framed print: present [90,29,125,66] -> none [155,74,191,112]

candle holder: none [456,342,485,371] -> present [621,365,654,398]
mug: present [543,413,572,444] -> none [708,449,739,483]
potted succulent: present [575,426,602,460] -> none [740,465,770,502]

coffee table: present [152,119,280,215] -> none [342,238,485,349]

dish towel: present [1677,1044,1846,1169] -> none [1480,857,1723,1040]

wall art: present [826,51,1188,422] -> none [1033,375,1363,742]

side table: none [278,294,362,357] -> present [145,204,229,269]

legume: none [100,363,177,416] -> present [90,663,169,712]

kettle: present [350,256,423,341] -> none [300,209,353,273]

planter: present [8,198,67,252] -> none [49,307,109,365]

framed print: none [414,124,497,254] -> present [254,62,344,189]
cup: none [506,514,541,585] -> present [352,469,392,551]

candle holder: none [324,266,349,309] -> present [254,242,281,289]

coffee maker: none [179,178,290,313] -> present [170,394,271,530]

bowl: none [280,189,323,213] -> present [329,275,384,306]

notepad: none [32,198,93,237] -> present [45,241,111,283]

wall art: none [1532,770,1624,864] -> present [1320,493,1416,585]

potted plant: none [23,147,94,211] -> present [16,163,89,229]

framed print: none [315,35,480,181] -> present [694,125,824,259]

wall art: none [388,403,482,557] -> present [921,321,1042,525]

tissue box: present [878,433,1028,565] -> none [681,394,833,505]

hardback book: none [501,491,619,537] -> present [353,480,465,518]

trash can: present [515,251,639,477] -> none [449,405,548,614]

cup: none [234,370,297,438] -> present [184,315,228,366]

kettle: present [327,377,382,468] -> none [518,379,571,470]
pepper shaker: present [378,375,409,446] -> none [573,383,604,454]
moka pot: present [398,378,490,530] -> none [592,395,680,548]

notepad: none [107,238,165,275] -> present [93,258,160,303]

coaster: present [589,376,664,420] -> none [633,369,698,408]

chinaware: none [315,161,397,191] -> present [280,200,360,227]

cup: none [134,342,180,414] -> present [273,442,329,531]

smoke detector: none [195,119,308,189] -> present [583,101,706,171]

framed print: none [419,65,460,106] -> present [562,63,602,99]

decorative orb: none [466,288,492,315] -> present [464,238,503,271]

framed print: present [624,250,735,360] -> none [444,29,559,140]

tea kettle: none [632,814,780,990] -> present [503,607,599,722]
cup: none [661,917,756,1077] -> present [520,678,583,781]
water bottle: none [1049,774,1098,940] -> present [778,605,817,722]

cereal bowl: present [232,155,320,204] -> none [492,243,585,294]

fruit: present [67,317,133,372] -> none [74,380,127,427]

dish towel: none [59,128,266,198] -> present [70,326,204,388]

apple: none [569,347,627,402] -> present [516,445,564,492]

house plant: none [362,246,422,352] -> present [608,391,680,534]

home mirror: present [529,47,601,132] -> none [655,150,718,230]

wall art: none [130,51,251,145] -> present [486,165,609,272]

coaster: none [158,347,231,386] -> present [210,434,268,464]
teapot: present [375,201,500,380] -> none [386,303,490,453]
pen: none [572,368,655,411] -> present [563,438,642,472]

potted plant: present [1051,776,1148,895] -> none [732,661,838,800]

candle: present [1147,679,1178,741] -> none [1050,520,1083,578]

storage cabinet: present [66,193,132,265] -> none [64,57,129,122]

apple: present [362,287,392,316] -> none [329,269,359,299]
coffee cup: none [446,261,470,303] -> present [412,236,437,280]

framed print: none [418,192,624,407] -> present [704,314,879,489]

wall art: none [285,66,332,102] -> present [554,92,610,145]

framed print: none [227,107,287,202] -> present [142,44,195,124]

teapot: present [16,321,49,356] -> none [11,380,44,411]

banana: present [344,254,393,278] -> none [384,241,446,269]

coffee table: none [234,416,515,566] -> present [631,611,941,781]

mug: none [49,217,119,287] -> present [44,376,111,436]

Exercise directions
Exactly as written, please output every entry.

Answer for the task
framed print: present [90,29,125,66] -> none [155,74,191,112]

candle holder: none [456,342,485,371] -> present [621,365,654,398]
mug: present [543,413,572,444] -> none [708,449,739,483]
potted succulent: present [575,426,602,460] -> none [740,465,770,502]

coffee table: present [152,119,280,215] -> none [342,238,485,349]

dish towel: present [1677,1044,1846,1169] -> none [1480,857,1723,1040]

wall art: present [826,51,1188,422] -> none [1033,375,1363,742]

side table: none [278,294,362,357] -> present [145,204,229,269]

legume: none [100,363,177,416] -> present [90,663,169,712]

kettle: present [350,256,423,341] -> none [300,209,353,273]

planter: present [8,198,67,252] -> none [49,307,109,365]

framed print: none [414,124,497,254] -> present [254,62,344,189]
cup: none [506,514,541,585] -> present [352,469,392,551]

candle holder: none [324,266,349,309] -> present [254,242,281,289]

coffee maker: none [179,178,290,313] -> present [170,394,271,530]

bowl: none [280,189,323,213] -> present [329,275,384,306]

notepad: none [32,198,93,237] -> present [45,241,111,283]

wall art: none [1532,770,1624,864] -> present [1320,493,1416,585]

potted plant: none [23,147,94,211] -> present [16,163,89,229]

framed print: none [315,35,480,181] -> present [694,125,824,259]

wall art: none [388,403,482,557] -> present [921,321,1042,525]

tissue box: present [878,433,1028,565] -> none [681,394,833,505]

hardback book: none [501,491,619,537] -> present [353,480,465,518]

trash can: present [515,251,639,477] -> none [449,405,548,614]

cup: none [234,370,297,438] -> present [184,315,228,366]

kettle: present [327,377,382,468] -> none [518,379,571,470]
pepper shaker: present [378,375,409,446] -> none [573,383,604,454]
moka pot: present [398,378,490,530] -> none [592,395,680,548]

notepad: none [107,238,165,275] -> present [93,258,160,303]

coaster: present [589,376,664,420] -> none [633,369,698,408]

chinaware: none [315,161,397,191] -> present [280,200,360,227]

cup: none [134,342,180,414] -> present [273,442,329,531]

smoke detector: none [195,119,308,189] -> present [583,101,706,171]

framed print: none [419,65,460,106] -> present [562,63,602,99]

decorative orb: none [466,288,492,315] -> present [464,238,503,271]

framed print: present [624,250,735,360] -> none [444,29,559,140]

tea kettle: none [632,814,780,990] -> present [503,607,599,722]
cup: none [661,917,756,1077] -> present [520,678,583,781]
water bottle: none [1049,774,1098,940] -> present [778,605,817,722]

cereal bowl: present [232,155,320,204] -> none [492,243,585,294]

fruit: present [67,317,133,372] -> none [74,380,127,427]

dish towel: none [59,128,266,198] -> present [70,326,204,388]

apple: none [569,347,627,402] -> present [516,445,564,492]

house plant: none [362,246,422,352] -> present [608,391,680,534]

home mirror: present [529,47,601,132] -> none [655,150,718,230]

wall art: none [130,51,251,145] -> present [486,165,609,272]

coaster: none [158,347,231,386] -> present [210,434,268,464]
teapot: present [375,201,500,380] -> none [386,303,490,453]
pen: none [572,368,655,411] -> present [563,438,642,472]

potted plant: present [1051,776,1148,895] -> none [732,661,838,800]

candle: present [1147,679,1178,741] -> none [1050,520,1083,578]

storage cabinet: present [66,193,132,265] -> none [64,57,129,122]

apple: present [362,287,392,316] -> none [329,269,359,299]
coffee cup: none [446,261,470,303] -> present [412,236,437,280]

framed print: none [418,192,624,407] -> present [704,314,879,489]

wall art: none [285,66,332,102] -> present [554,92,610,145]

framed print: none [227,107,287,202] -> present [142,44,195,124]

teapot: present [16,321,49,356] -> none [11,380,44,411]

banana: present [344,254,393,278] -> none [384,241,446,269]

coffee table: none [234,416,515,566] -> present [631,611,941,781]

mug: none [49,217,119,287] -> present [44,376,111,436]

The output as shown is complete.